Wstydzę się tego po prostu. Tak bardzo lubię Kolegę, a tak mnie ta sytuacja krępuje.

Powiedzcie mi, Dobrzy Ludzie, coś wspierającego.

Urlopowe dumania

Och, zaczynam po raz kolejny post i jakoś mnożą się wątki, wkrada się chaos, zapominam, o czym tak naprawdę zamierzałam napisać. Istny bigos i brak redaktorskiej dyscypliny :)

Krótki wstęp zatem: otóż pytano mnie w pracy, kiedy wreszcie wykorzystam tzw. wczasy pod gruszą, uznałam więc, że nie ma na co czekać i z dnia na dzień złożyłam odpowiednie podanie.

I jestem sobie na tych wczasach od poniedziałku, a właściwie już tydzień temu (jest już piątek) zaczęłam celebrować swoje wakacje.
Od ubiegłego piątku czytam już trzecią książkę! O, jak smakuje mi to ulubione dawniej, najukochańsze w świecie zajęcie po kilku latach niepojętego czytelniczego zastoju (nigdy nie zarzuciłam czytania całkowicie, ale to było zupełnie nie to samo)!

Jestem sobie na tym urlopie, załatwiam mniejsze i większe sprawy oraz zobowiązania, ale przede wszystkim wypoczywam. Moją intencją na ten urlop było właśnie to: spotkać się ze sobą, być obecną w każdej chwili, którą przeżywam, docenić właśnie to, że "nic się nie dzieje". Że mogę się do syta wyspać, bez pośpiechu i nerwów zajmować się domem, czytać jak zwariowana, zachłannie i z największą przyjemnością.

Nie musi się dziać nic wielkiego, by było cudownie - i o tym właśnie chciałam napisać. Oraz przy okazji jeszcze raz o D.

Jeszcze nie tak dawno pragnęłam rozrywki, spotkań towarzyskich, wiele czasu spędzałam z D,, ona zapoznała mnie ze swoimi znajomymi, ja ją ze swoimi. Chodziło się a to na potańcówki, a to na koncerty, a to spontanicznie wyskakiwało się na jakieś kulturalne wydarzenia w okolicy. Wesoło było i często zabawnie.

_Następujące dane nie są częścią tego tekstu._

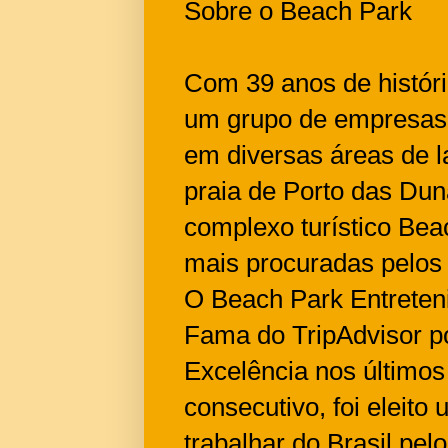
Sobre o Beach Park
Com 39 anos de históri
um grupo de empresas
em diversas áreas de l
praia de Porto das Dun
complexo turístico Bea
mais procuradas pelos v
O Beach Park Entreten
Fama do TripAdvisor po
Excelência nos últimos
consecutivo, foi eleito
trabalhar do Brasil pe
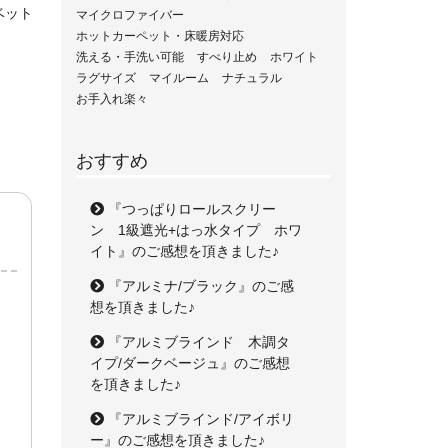
ベット
マイクロファイバー
ホットカーペット・床暖房対応
洗える・手洗い可能
すべり止め
ホワイト
ラグサイズ
マイルーム
ナチュラル
お手入れ楽々
おすすめ
『つっぱりロールスクリー
ン 1級遮光+はっ水タイプ ホワ
イト』のご感想を頂きました♪
『アルミナ/ブラック』のご感
想を頂きました♪
『アルミブラインド 木調タ
イプ/ダークベージュ』のご感想
を頂きました♪
『アルミブラインド/アイボリ
ー』のご感想を頂きました♪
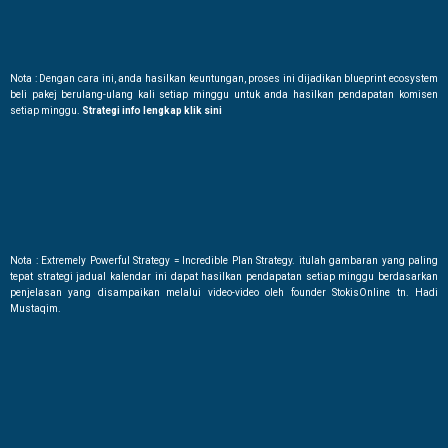
Nota : Dengan cara ini, anda hasilkan keuntungan, proses ini dijadikan blueprint ecosystem
beli pakej berulang-ulang kali setiap minggu untuk anda hasilkan pendapatan komisen
setiap minggu.
Strategi info lengkap klik sini
Nota : Extremely Powerful Strategy = Incredible Plan Strategy. itulah gambaran yang paling
tepat strategi jadual kalendar ini dapat hasilkan pendapatan setiap minggu berdasarkan
penjelasan yang disampaikan melalui video-video oleh founder StokisOnline tn. Hadi
Mustaqim.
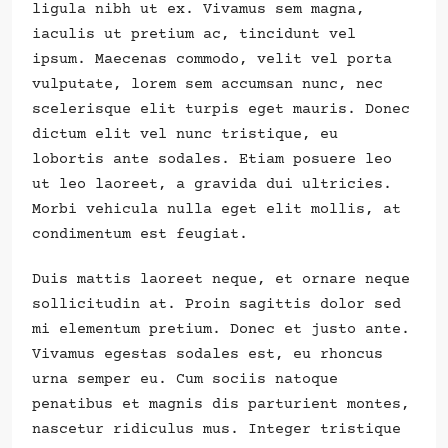
ligula nibh ut ex. Vivamus sem magna,
iaculis ut pretium ac, tincidunt vel
ipsum. Maecenas commodo, velit vel porta
vulputate, lorem sem accumsan nunc, nec
scelerisque elit turpis eget mauris. Donec
dictum elit vel nunc tristique, eu
lobortis ante sodales. Etiam posuere leo
ut leo laoreet, a gravida dui ultricies.
Morbi vehicula nulla eget elit mollis, at
condimentum est feugiat.
Duis mattis laoreet neque, et ornare neque
sollicitudin at. Proin sagittis dolor sed
mi elementum pretium. Donec et justo ante.
Vivamus egestas sodales est, eu rhoncus
urna semper eu. Cum sociis natoque
penatibus et magnis dis parturient montes,
nascetur ridiculus mus. Integer tristique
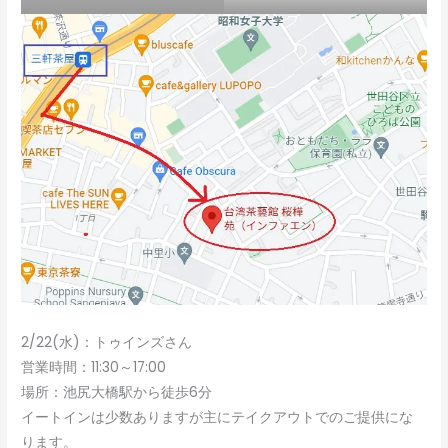
2/22(水)：トゥインズさん
営業時間：11:30～17:00
場所：池尻大橋駅から徒歩6分
イートインは少数ありますが主にテイクアウトでのご提供にな
ります。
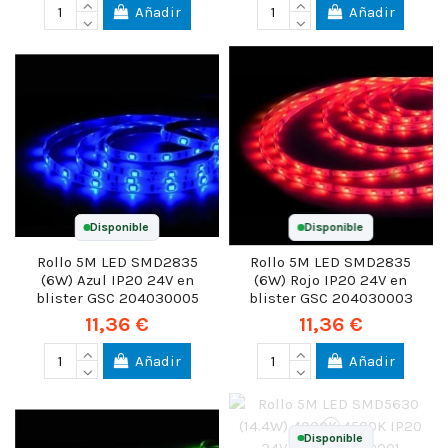
Añadir
Añadir
Disponible
Disponible
Rollo 5M LED SMD2835
Rollo 5M LED SMD2835
(6W) Azul IP20 24V en
(6W) Rojo IP20 24V en
blister GSC 204030005
blister GSC 204030003
11,36 €
11,36 €
Añadir
Añadir
Disponible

A potem jakoś poważnie zaczęło się robić. Czy wszyscy się zmieniliśmy, czy tylko niektórzy z nas? A jeśli niektórzy - to kto? Osoby wokół mnie czy może ja?

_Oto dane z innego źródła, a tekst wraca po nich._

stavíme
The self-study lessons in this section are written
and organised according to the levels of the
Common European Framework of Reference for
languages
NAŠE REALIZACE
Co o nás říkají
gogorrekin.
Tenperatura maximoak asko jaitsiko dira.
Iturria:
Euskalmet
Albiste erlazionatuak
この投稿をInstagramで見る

A może po prostu patrzę teraz inaczej, inny jest pryzmat, przez który spoglądam?

Czy ma z tym coś wspólnego tzw. Przebudzenie, które mnie ostatnio mocno zajmuje?

Nie jestem na tym punkcie egzaltowana, fanatyczna, staram się zachować rozsądek, ale pobrzmiewa mi w pamięci i bardzo wyraźnie to teraz odczuwam: kiedy zbliżamy się do samych siebie, poznajemy siebie, decydujemy się być sobą i po swojej stronie - część osób od nas... odpadnie. Okaże się, że nasze drogi się rozchodzą, że odmienne stały się nasze potrzeby. Że przestaje wystarczać to, co do tej pory satysfakcjonowało, że coś z kolei przeszkadza - ku własnemu zaskoczeniu.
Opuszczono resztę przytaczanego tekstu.